To make use of the alembic operations you need to install pgai with the sqlalchemy extras:

Terminal window
pip install pgai[sqlalchemy]

pgai provides native Alembic operations for managing vectorizers. For them to work you need to run register_operations in your env.py file. Which registers the pgai operations under the global op context:

from pgai.alembic import register_operations
register_operations()

Then you can use the create_vectorizer operation to create a vectorizer for your model. As well as the drop_vectorizer operation to remove it.

from alembic import op
from pgai.vectorizer.configuration import (
EmbeddingOpenaiConfig,
ChunkingCharacterTextSplitterConfig,
FormattingPythonTemplateConfig,
LoadingColumnConfig,
DestinationTableConfig
)
def upgrade() -> None:
op.create_vectorizer(
source="blog",
name="blog_content_embedder", # Optional custom name for easier reference
destination=DestinationTableConfig(
destination='blog_embeddings'
)
loading=LoadingColumnConfig(column_name='content'),
embedding=EmbeddingOpenaiConfig(
model='text-embedding-3-small',
dimensions=768
),
chunking=ChunkingCharacterTextSplitterConfig(
chunk_size=800,
chunk_overlap=400,
separator='.',
is_separator_regex=False
),
formatting=FormattingPythonTemplateConfig(template='$title - $chunk')
)
def downgrade() -> None:
op.drop_vectorizer(name="blog_content_embedder", drop_all=True)

The create_vectorizer operation supports all configuration options available in the SQL API.

Excluding tables created by pgai Vectorizer from alembic autogeneration

Section titled “Excluding tables created by pgai Vectorizer from alembic autogeneration”

When you create a vectorizer, pgai automatically creates a table to store the vector embeddings.

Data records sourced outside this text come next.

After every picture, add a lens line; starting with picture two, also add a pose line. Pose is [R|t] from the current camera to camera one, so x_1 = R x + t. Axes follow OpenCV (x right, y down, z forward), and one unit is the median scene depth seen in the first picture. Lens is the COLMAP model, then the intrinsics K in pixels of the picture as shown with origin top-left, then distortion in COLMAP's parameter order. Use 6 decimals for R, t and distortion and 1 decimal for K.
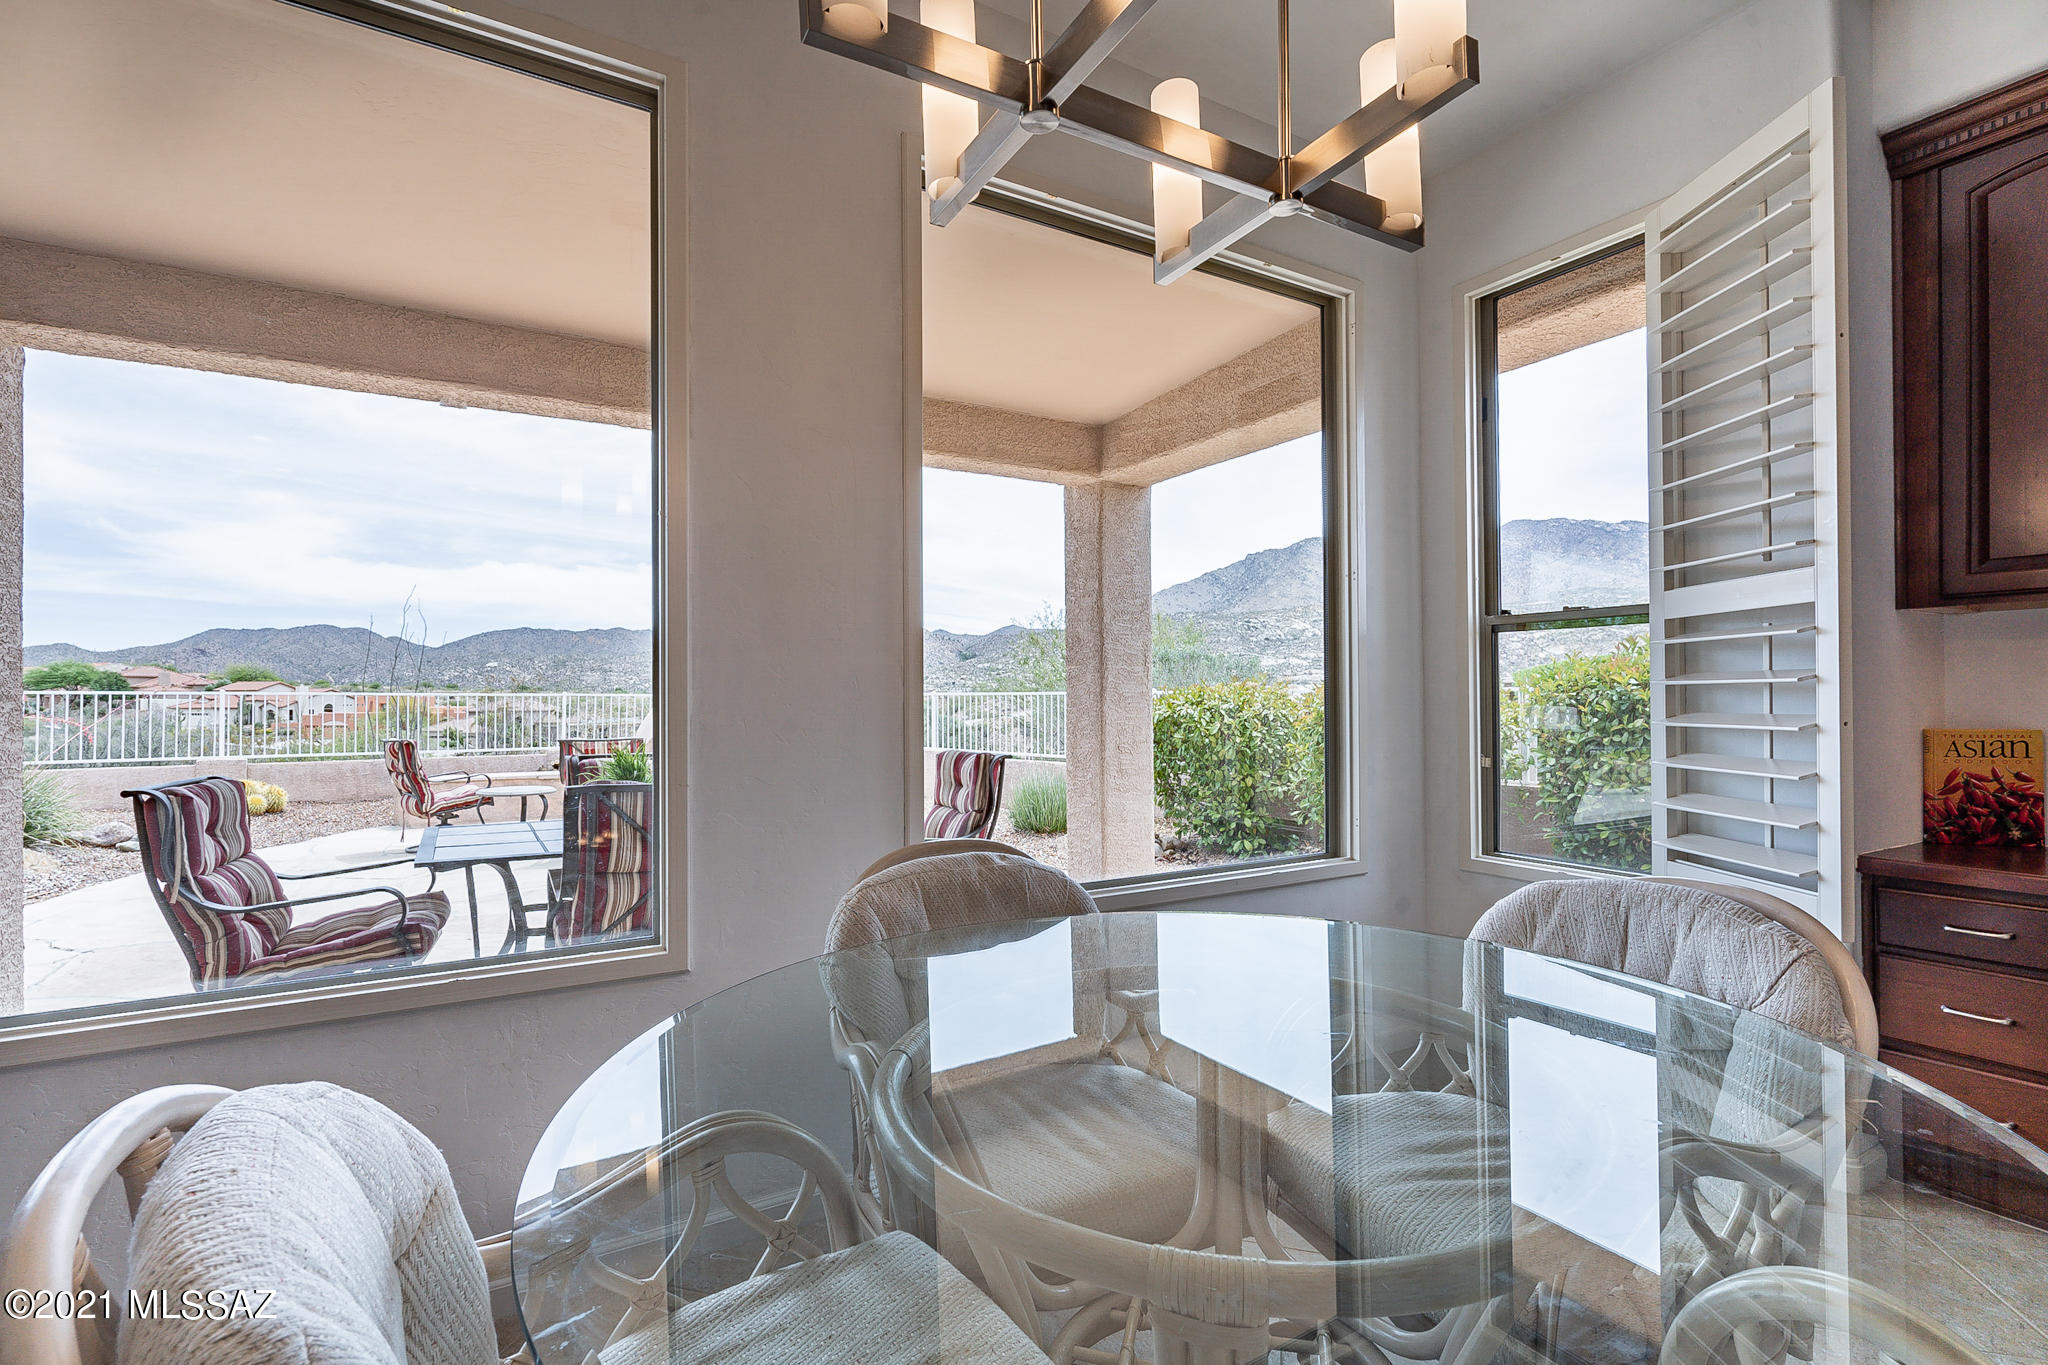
lens RADIAL K [[924.7, 0, 1004.8], [0, 924.7, 693.8], [0, 0, 1]] dist [-0.004978, 0.000849]
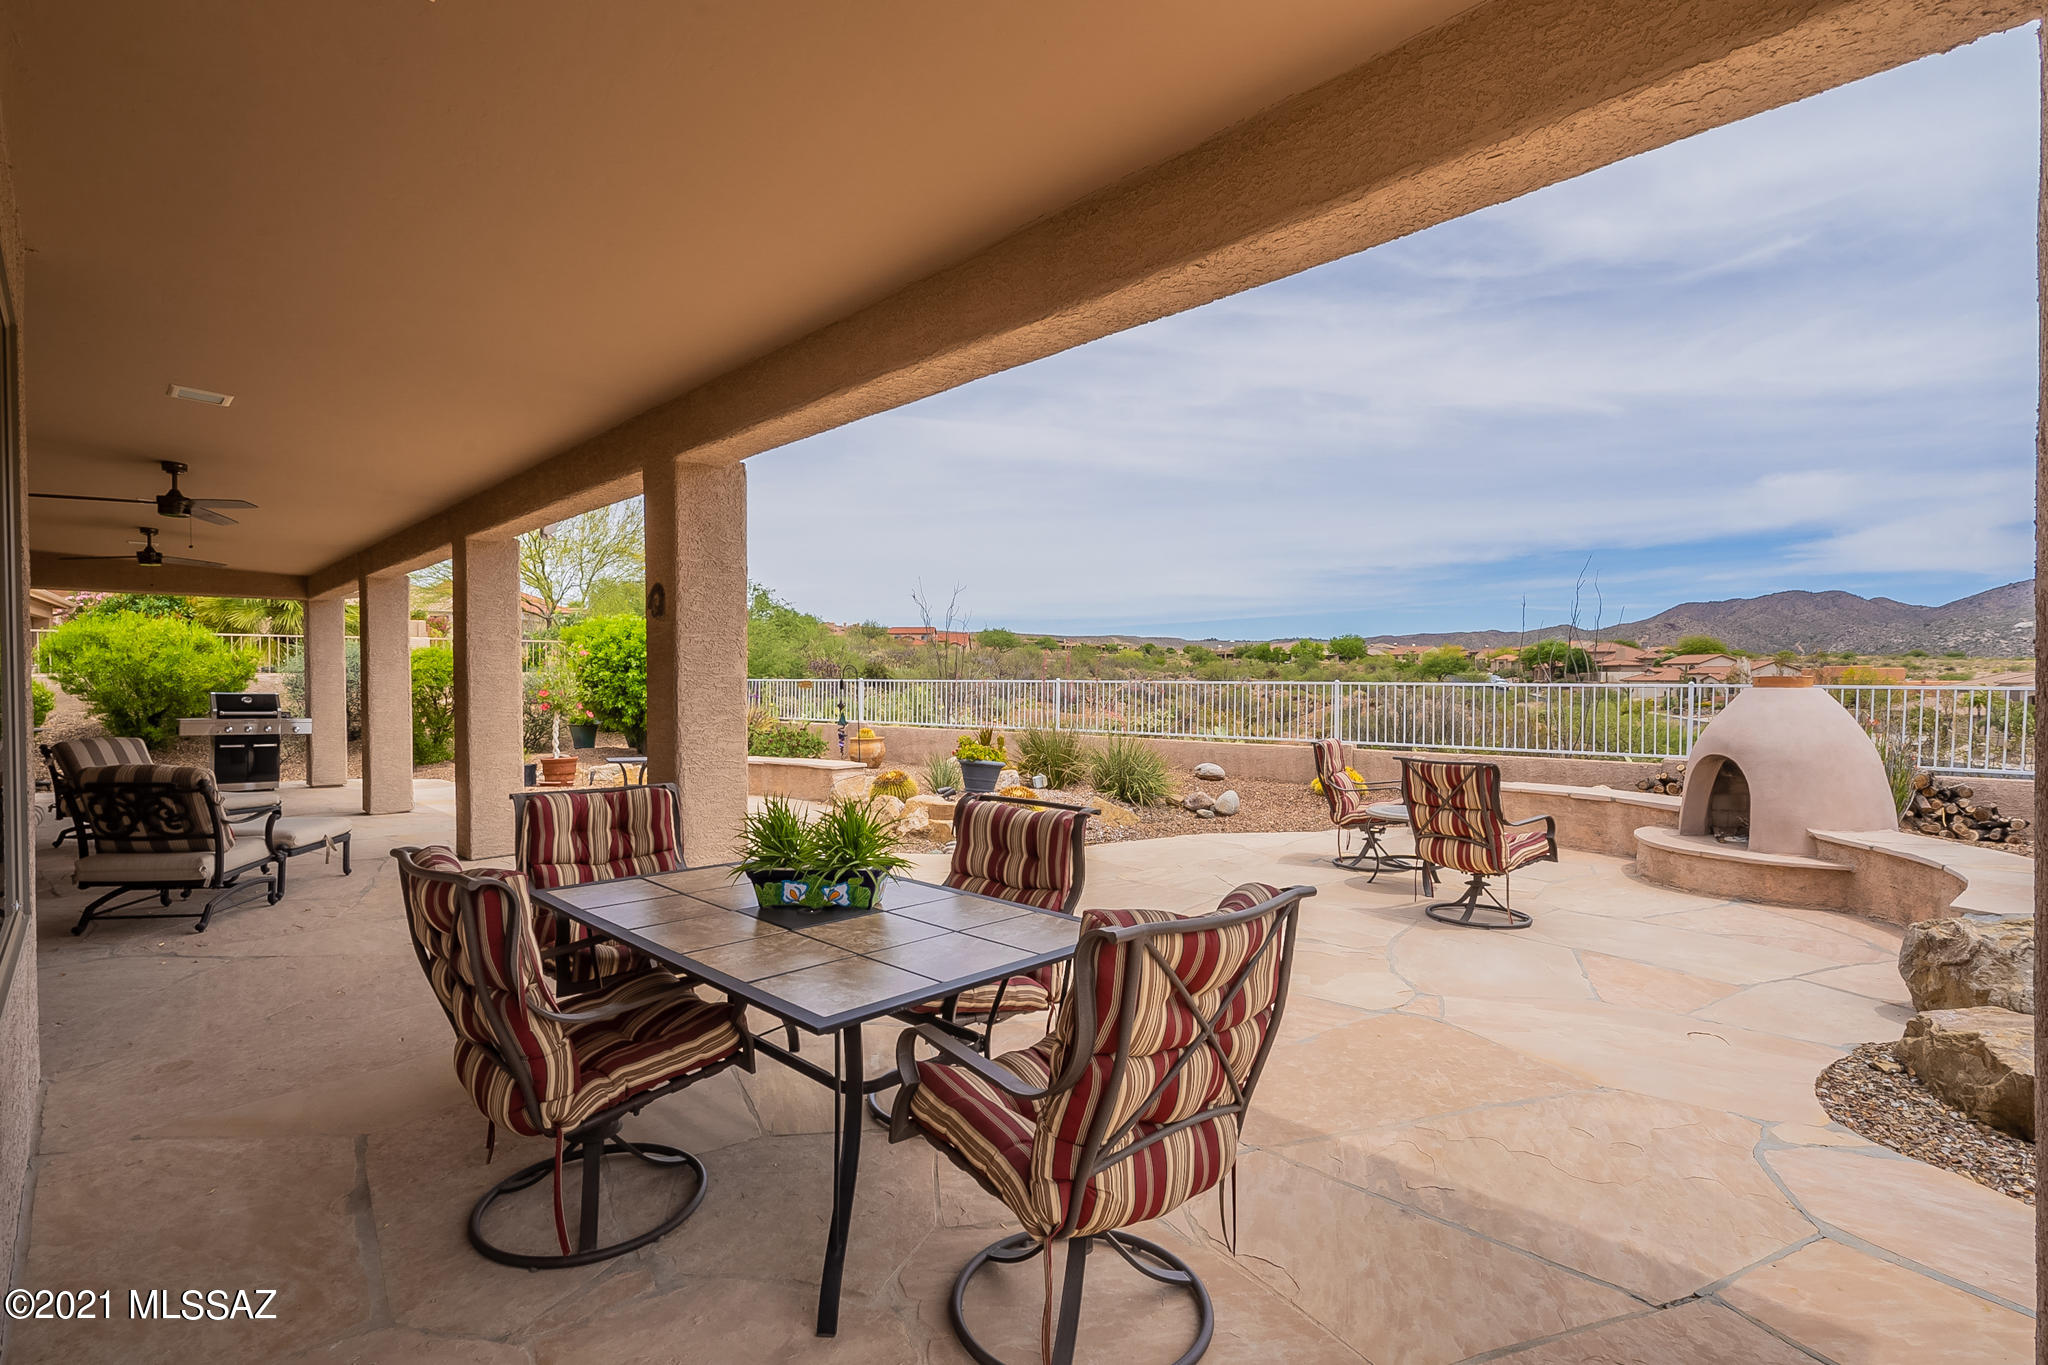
lens RADIAL K [[924.7, 0, 1014.1], [0, 924.7, 681.4], [0, 0, 1]] dist [-0.004978, 0.000849]
pose [[0.226763, 0.010433, -0.973894, 0.143366], [0.007189, 0.999897, 0.012386, -0.019080], [0.973924, -0.009810, 0.226664, 0.340407]]
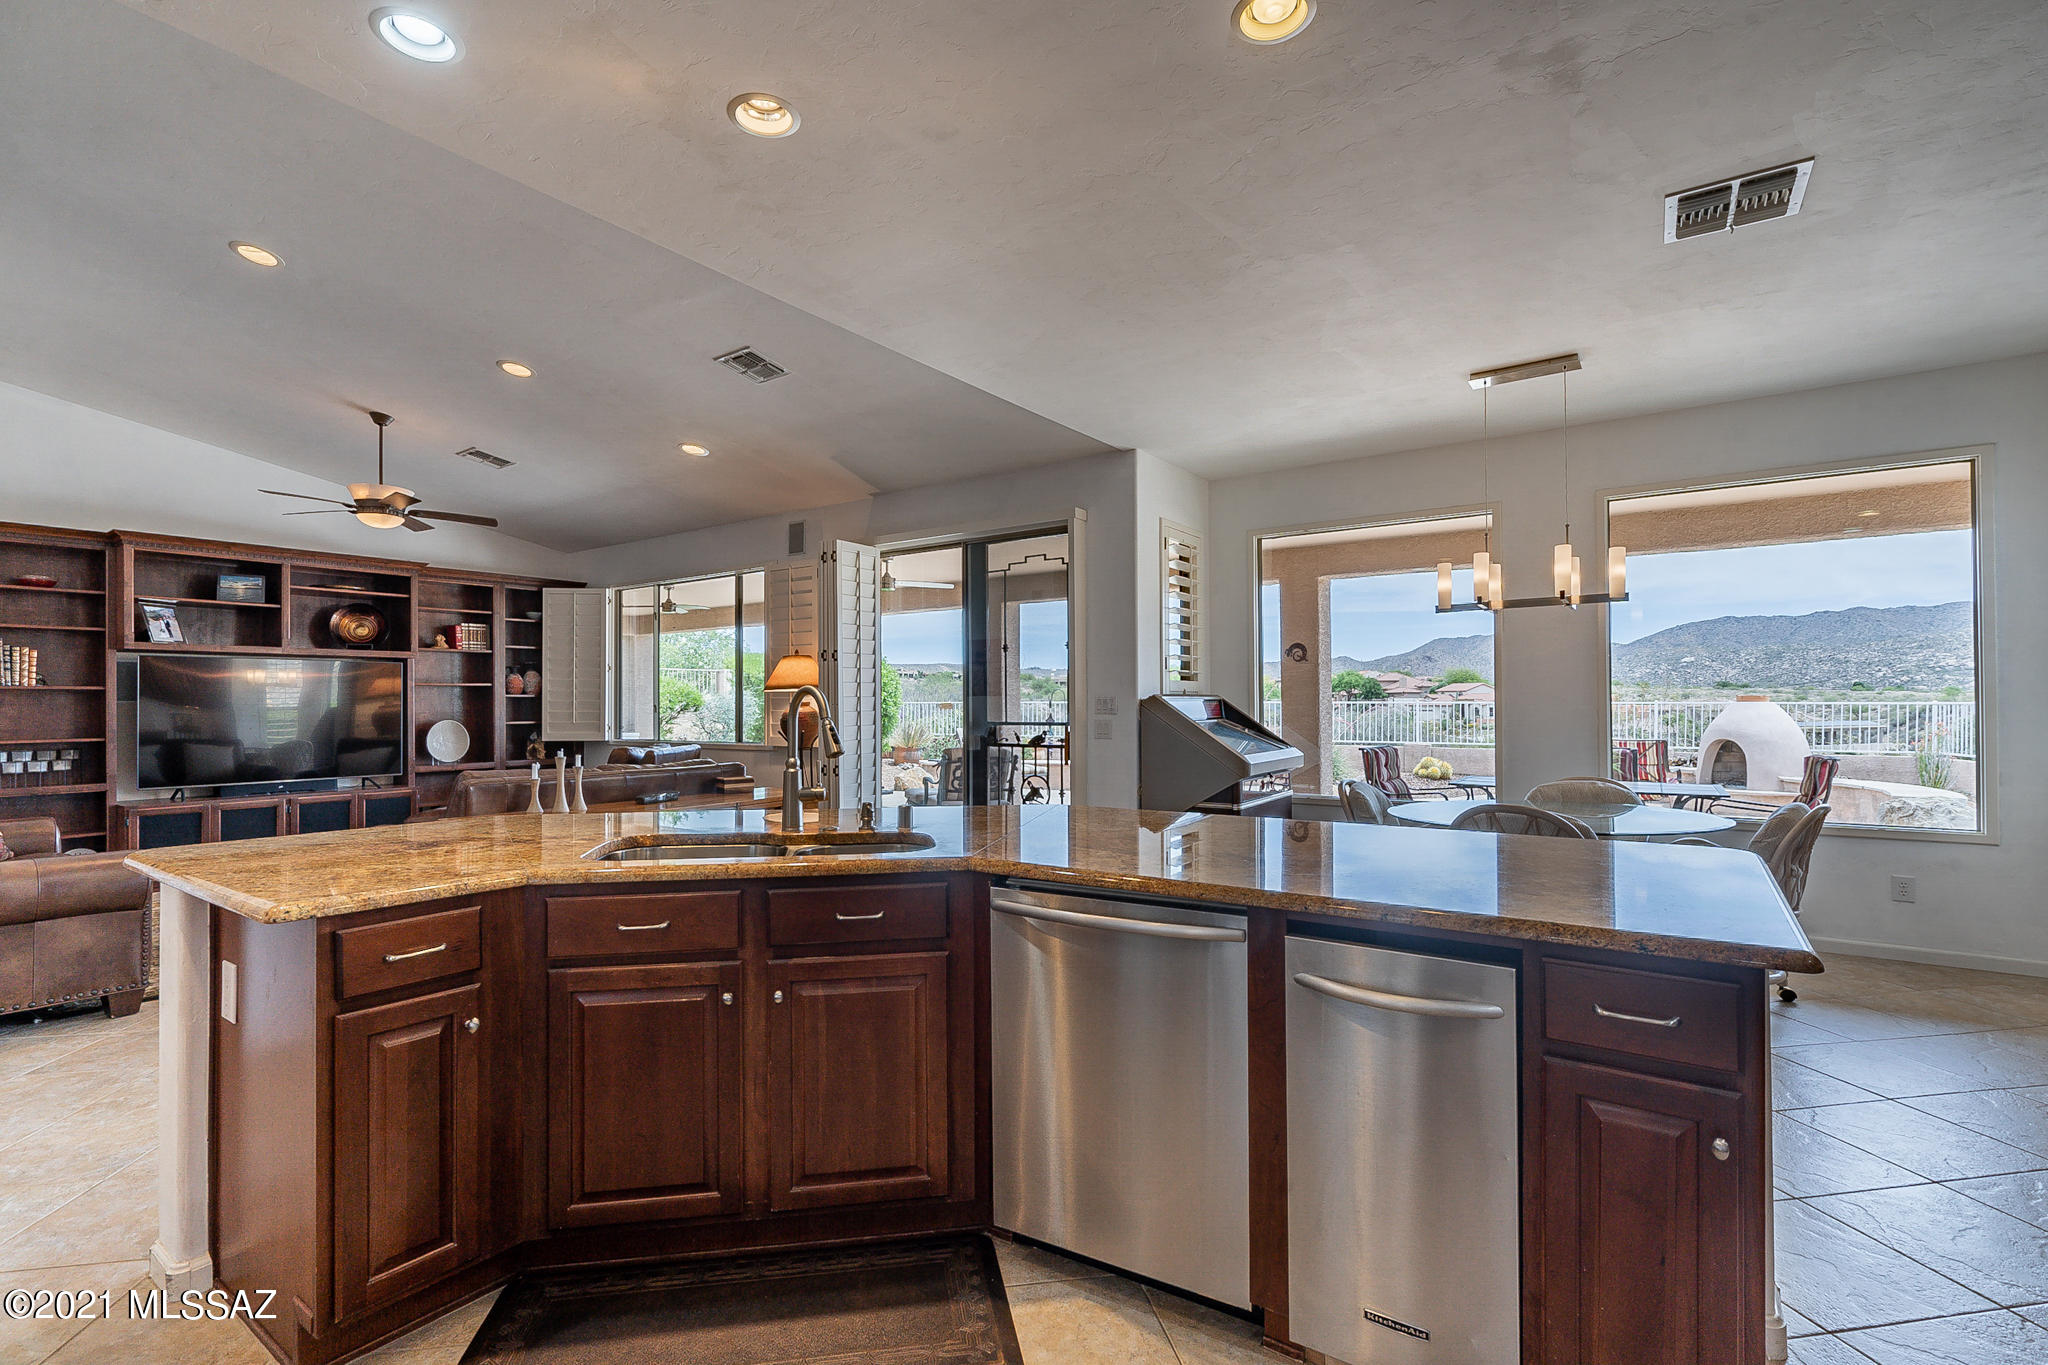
lens RADIAL K [[924.7, 0, 1018.5], [0, 924.7, 688.6], [0, 0, 1]] dist [-0.004978, 0.000849]
pose [[0.421817, -0.009404, -0.906632, 0.296673], [0.006464, 0.999952, -0.007364, -0.016571], [0.906658, -0.002754, 0.421858, -0.289739]]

This table is managed by pgai and should not be included in created by alembic migrations. So, if you are using alembic’s autogenerate functionality to generate migrations, you will need to exclude these tables from the autogenerate process.

If you are using SQLAlchemy, the vectorizer_relationship generates a new SQLAlchemy model, that is available under the attribute that you specify, and those models need to be excluded from the autogenerate process. When those models are created, they are added to a list in your metadata called pgai_managed_tables and you can exclude them by adding the following to your env.py:

def include_object(object, name, type_, reflected, compare_to):
if type_ == "table" and name in target_metadata.info.get("pgai_managed_tables", set()):
return False
return True
context.configure(
connection=connection,
target_metadata=target_metadata,
include_object=include_object
)

This should now prevent alembic from generating tables for these models when you run alembic revision --autogenerate.